Open Access
Precipitation Identification with Bispectral Satellite Information Using Deep Learning Approaches
Author(s) -
Yingjie Tao,
Xiaogang Gao,
Alexander T. Ihler,
Soroosh Sorooshian,
Kuolin Hsu
Publication year - 2017
Publication title -
journal of hydrometeorology
Language(s) - English
Resource type - Journals
SCImago Journal Rank - 1.733
H-Index - 123
eISSN - 1525-755X
pISSN - 1525-7541
DOI - 10.1175/jhm-d-16-0176.1
Subject(s) - precipitation , satellite , computer science , environmental science , deep learning , identification (biology) , radar , remote sensing , meteorology , artificial intelligence , geology , telecommunications , physics , botany , engineering , biology , aerospace engineering
In the development of a satellite-based precipitation product, two important aspects are sufficient precipitation information in the satellite-input data and proper methodologies, which are used to extract such information and connect it to precipitation estimates.
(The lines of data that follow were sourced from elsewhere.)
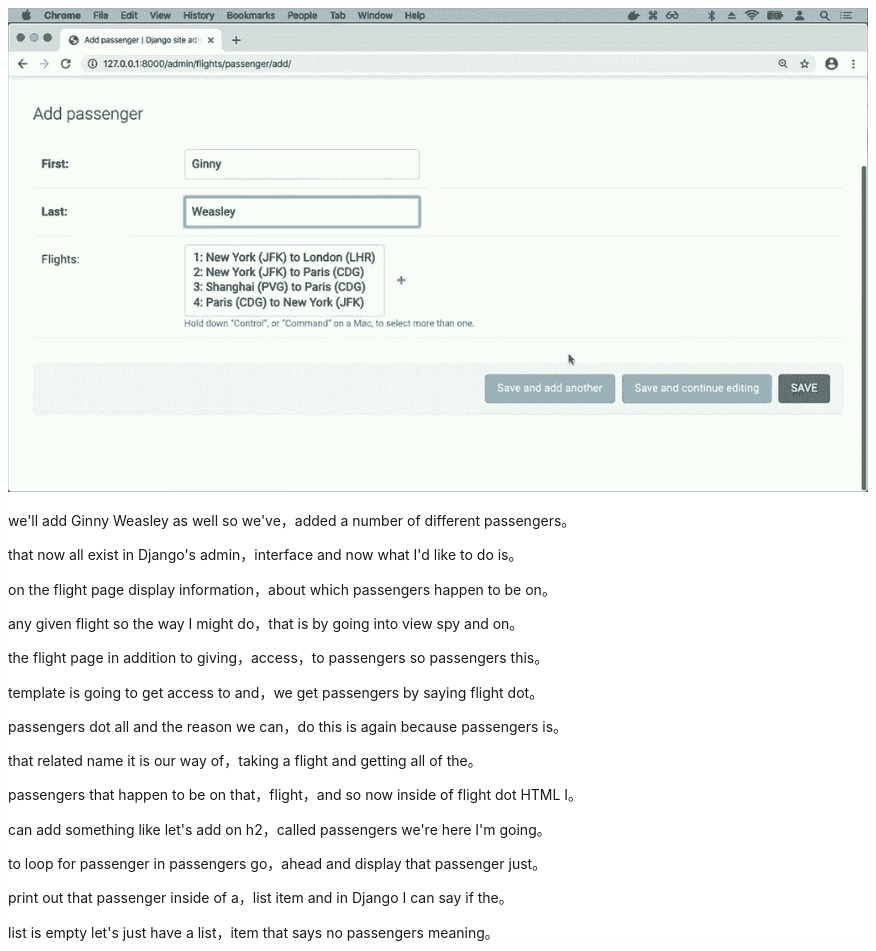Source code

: ![](img/8f4f652fb6c250bb6b9ef00f83c3cad9_23.png)

we'll add Ginny Weasley as well so we've，added a number of different passengers。

that now all exist in Django's admin，interface and now what I'd like to do is。

on the flight page display information，about which passengers happen to be on。

any given flight so the way I might do，that is by going into view spy and on。

the flight page in addition to giving，access，to passengers so passengers this。

template is going to get access to and，we get passengers by saying flight dot。

passengers dot all and the reason we can，do this is again because passengers is。

that related name it is our way of，taking a flight and getting all of the。

passengers that happen to be on that，flight，and so now inside of flight dot HTML I。

can add something like let's add on h2，called passengers we're here I'm going。

to loop for passenger in passengers go，ahead and display that passenger just。

print out that passenger inside of a，list item and in Django I can say if the。

list is empty let's just have a list，item that says no passengers meaning。


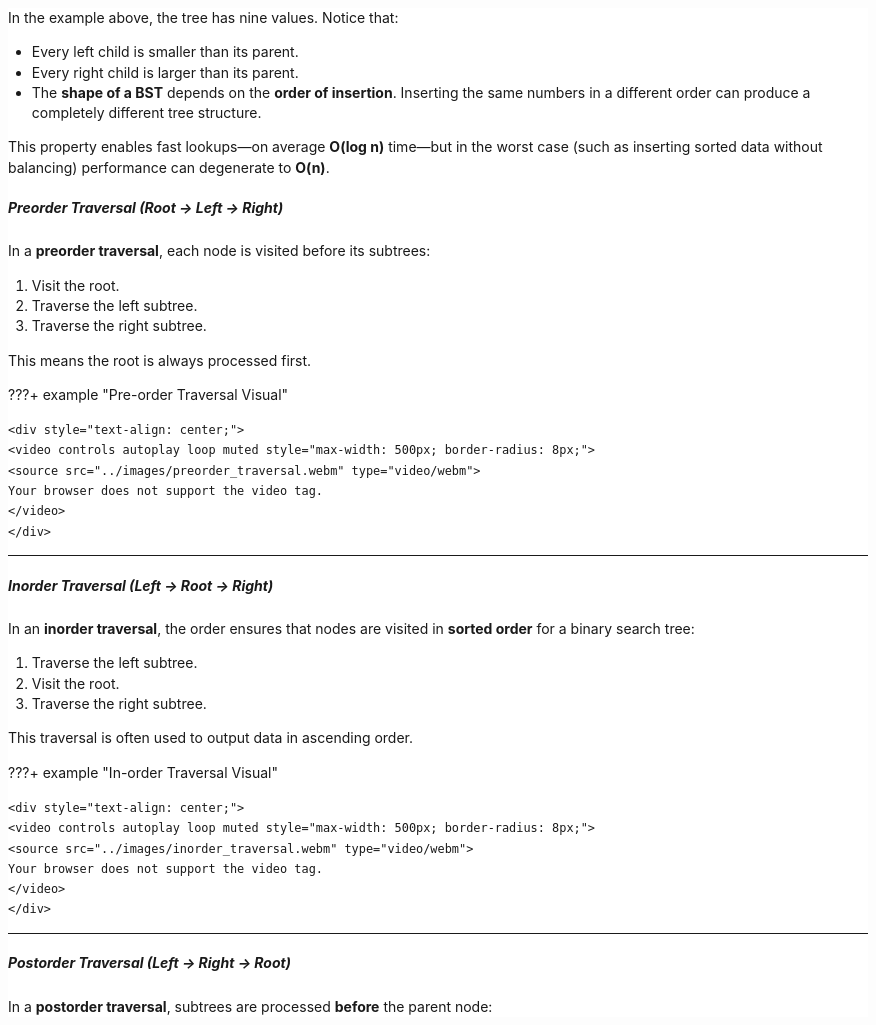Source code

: In the example above, the tree has nine values. Notice that:

- Every left child is smaller than its parent.
- Every right child is larger than its parent.
- The **shape of a BST** depends on the **order of insertion**. Inserting the
  same numbers in a different order can produce a completely different tree
  structure.

This property enables fast lookups—on average **O(log n)** time—but in the
worst case (such as inserting sorted data without balancing) performance can
degenerate to **O(n)**.

##### Preorder Traversal (Root → Left → Right)

In a **preorder traversal**, each node is visited before its subtrees:

1. Visit the root.
2. Traverse the left subtree.
3. Traverse the right subtree.

This means the root is always processed first.

???+ example "Pre-order Traversal Visual"

    <div style="text-align: center;">
    <video controls autoplay loop muted style="max-width: 500px; border-radius: 8px;">
    <source src="../images/preorder_traversal.webm" type="video/webm">
    Your browser does not support the video tag.
    </video>
    </div>

---

##### Inorder Traversal (Left → Root → Right)

In an **inorder traversal**, the order ensures that nodes are visited in **sorted order** for a binary search tree:

1. Traverse the left subtree.
2. Visit the root.
3. Traverse the right subtree.

This traversal is often used to output data in ascending order.

???+ example "In-order Traversal Visual"

    <div style="text-align: center;">
    <video controls autoplay loop muted style="max-width: 500px; border-radius: 8px;">
    <source src="../images/inorder_traversal.webm" type="video/webm">
    Your browser does not support the video tag.
    </video>
    </div>

---

##### Postorder Traversal (Left → Right → Root)

In a **postorder traversal**, subtrees are processed **before** the parent node:
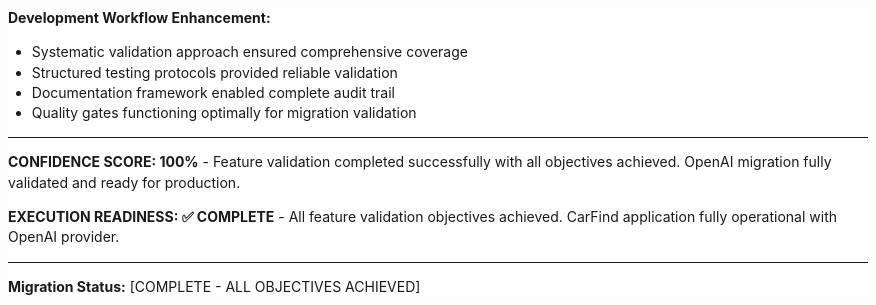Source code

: **Development Workflow Enhancement:**

- Systematic validation approach ensured comprehensive coverage
- Structured testing protocols provided reliable validation
- Documentation framework enabled complete audit trail
- Quality gates functioning optimally for migration validation

---

**CONFIDENCE SCORE: 100%** - Feature validation completed successfully with all objectives achieved. OpenAI migration fully validated and ready for production.

**EXECUTION READINESS: ✅ COMPLETE** - All feature validation objectives achieved. CarFind application fully operational with OpenAI provider.

---

**Migration Status:** [COMPLETE - ALL OBJECTIVES ACHIEVED]
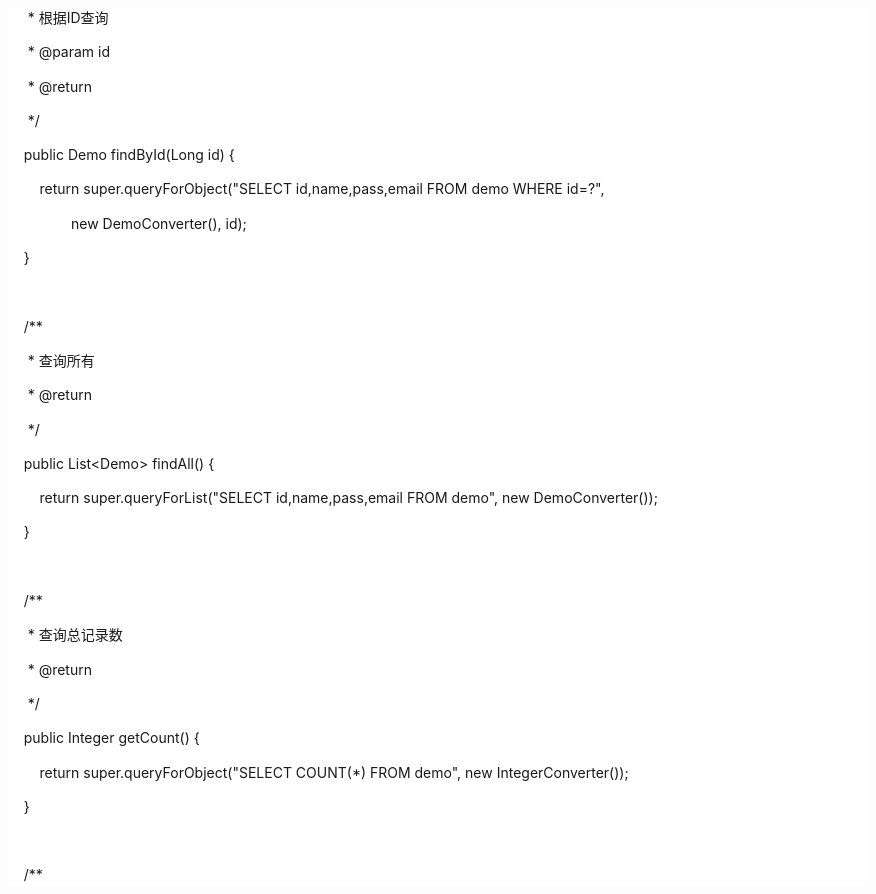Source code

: 
     * 根据ID查询


     * @param id


     * @return


     */


    public Demo findById(Long id) {


        return super.queryForObject("SELECT id,name,pass,email FROM demo WHERE id=?", 


                new DemoConverter(), id);


    }


     

    /**


     * 查询所有


     * @return


     */


    public List&lt;Demo&gt; findAll() {


        return super.queryForList("SELECT id,name,pass,email FROM demo", new DemoConverter());


    }


     

    /**


     * 查询总记录数


     * @return


     */


    public Integer getCount() {


        return super.queryForObject("SELECT COUNT(*) FROM demo", new IntegerConverter());


    }


     

    /**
In this study, the effectiveness of the state-of-the-art deep learning (DL) approaches to extract useful features from bispectral satellite information, infrared (IR), and water vapor (WV) channels, and to produce rain/no-rain (R/NR) detection is explored. To verify the methodologies, two models are designed and evaluated: the first model, referred to as the DL-IR only method, applies deep learning approaches to the IR data only; the second model, referred to as the DL-IR+WV method, incorporates WV data to further improve the precipitation identification performance. The radar stage IV data are the reference data used as ground observation. The operational product, Precipitation Estimation from Remotely Sensed Information Using Artificial Neural Networks–Cloud Classification System (PERSIANN-CCS), serves as a baseline model with which to compare the performances. The experiments show significant improvement for both models in R/NR detection. The overall performance gains in the critical success index (CSI) are 21.60% and 43.66% over the verification periods for the DL-IR only model and the DL-IR+WV model compared to PERSIANN-CCS, respectively. In particular, the performance gains in CSI are as high as 46.51% and 94.57% for the models for the winter season. Moreover, specific case studies show that the deep learning techniques and the WV channel information effectively help recover a large number of missing precipitation pixels under warm clouds while reducing false alarms under cold clouds.